A day after German chemicals maker Lanxess disclosed it is considering job cuts and plant closings to reduce costs, the company's top executive in North America said no layoffs are planned in the United States and Canada.
Flemming Bjoernslev, president and CEO of Lanxess Corp., based in Findlay, commented on the North America operations after the parent company Wednesday reported global net income fell 87 percent in the first quarter while sales dropped 12 percent. Lanxess blamed the decline on a weak economy, especially in Europe, and price cuts designed to retain customers.
In a conference call after the earnings release, Axel Heitmann, CEO of the parent company, said Lanxess is determining how to restructure its performance chemicals unit that makes rubber products and other specialty items supplied to the automobile industry.
The auto industry, which accounts for 40 percent of Lanxess sales, is experiencing record low sales in Europe as the European economy in general is coping with a debt crisis.

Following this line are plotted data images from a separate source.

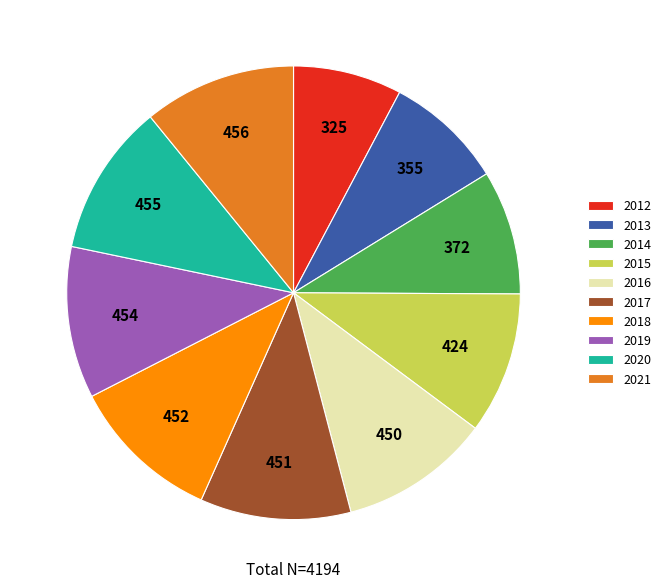

Do 2016 and 2015 together represent more than half of the pie?

No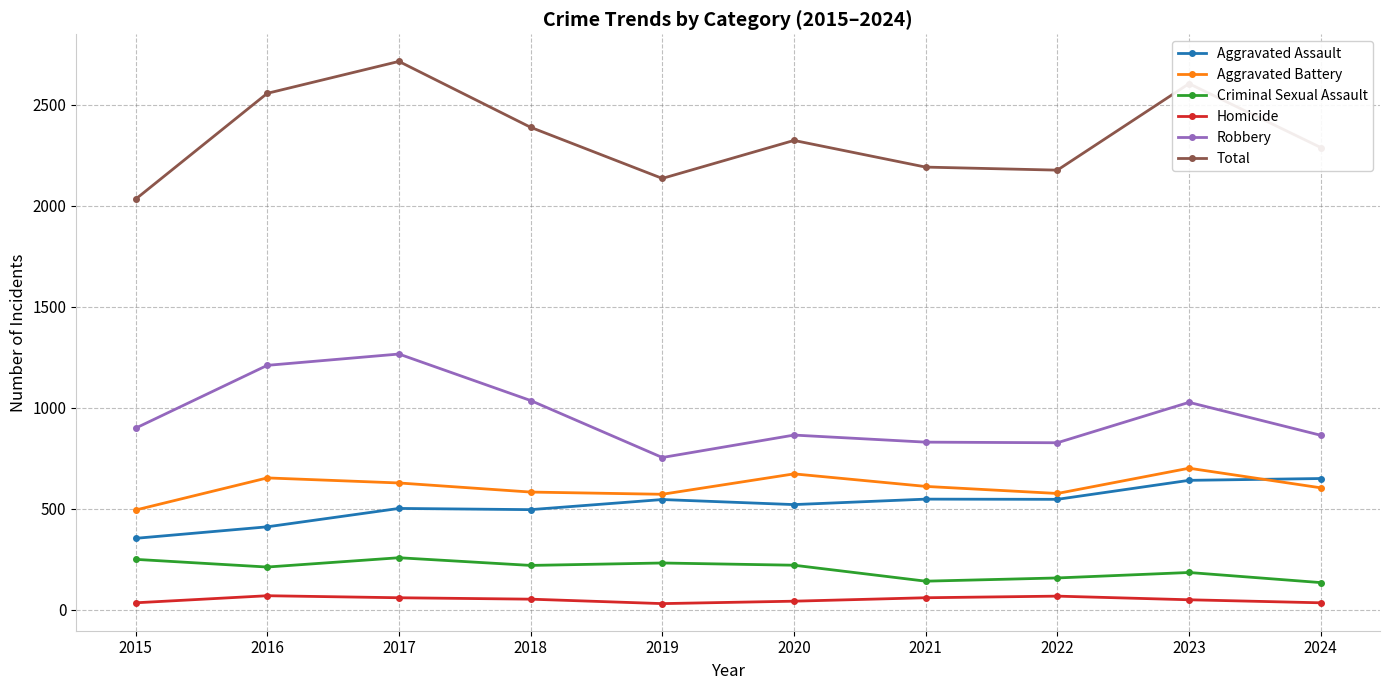

Rank the series at 2016 from lowest to highest value.

Homicide, Criminal Sexual Assault, Aggravated Assault, Aggravated Battery, Robbery, Total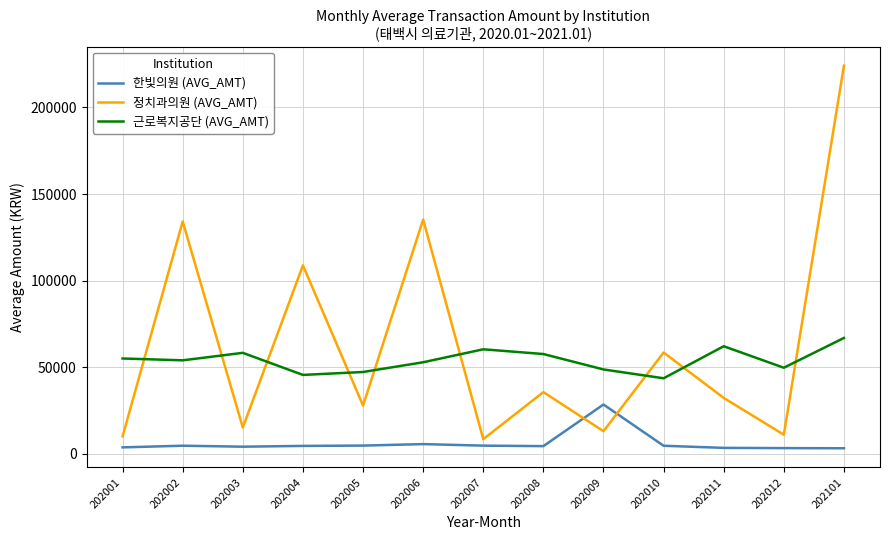

What is the difference between the maximum and second lowest values in the 정치과의원 (AVG_AMT) series?

214024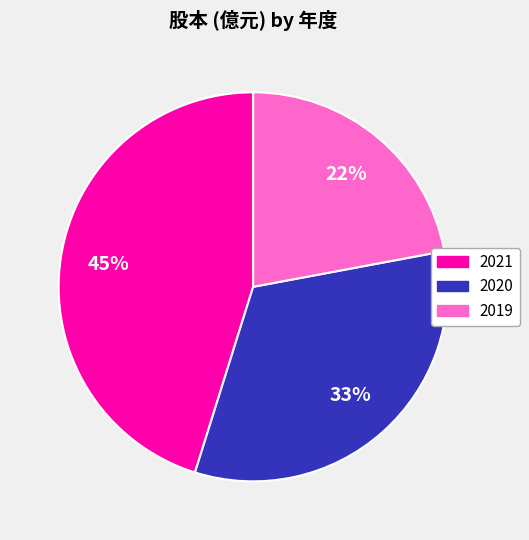

The 2021 slice represents 52% of the pie. True or false?

False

No jobs will be lost in Germany, Mr. Heitmann said.
The company already took steps to control costs by closing some plants temporarily, including a facility in Orange, Texas, that makes a rubber product used in wiper blades and door sealants. It was closed for about one month prior to reopening in April, Mr. Bjoernslev said.
The North American region includes 1,500 employees at 14 sites. In the Pittsburgh region, Lanxess has about 350 workers at the Findlay headquarters and at facilities in Neville Island and Burgettstown, Washington County.
North American sales accounted for about 15 percent of Lanxess' first-quarter global revenues, which totaled 2.1 billion euros ($2.7 billion).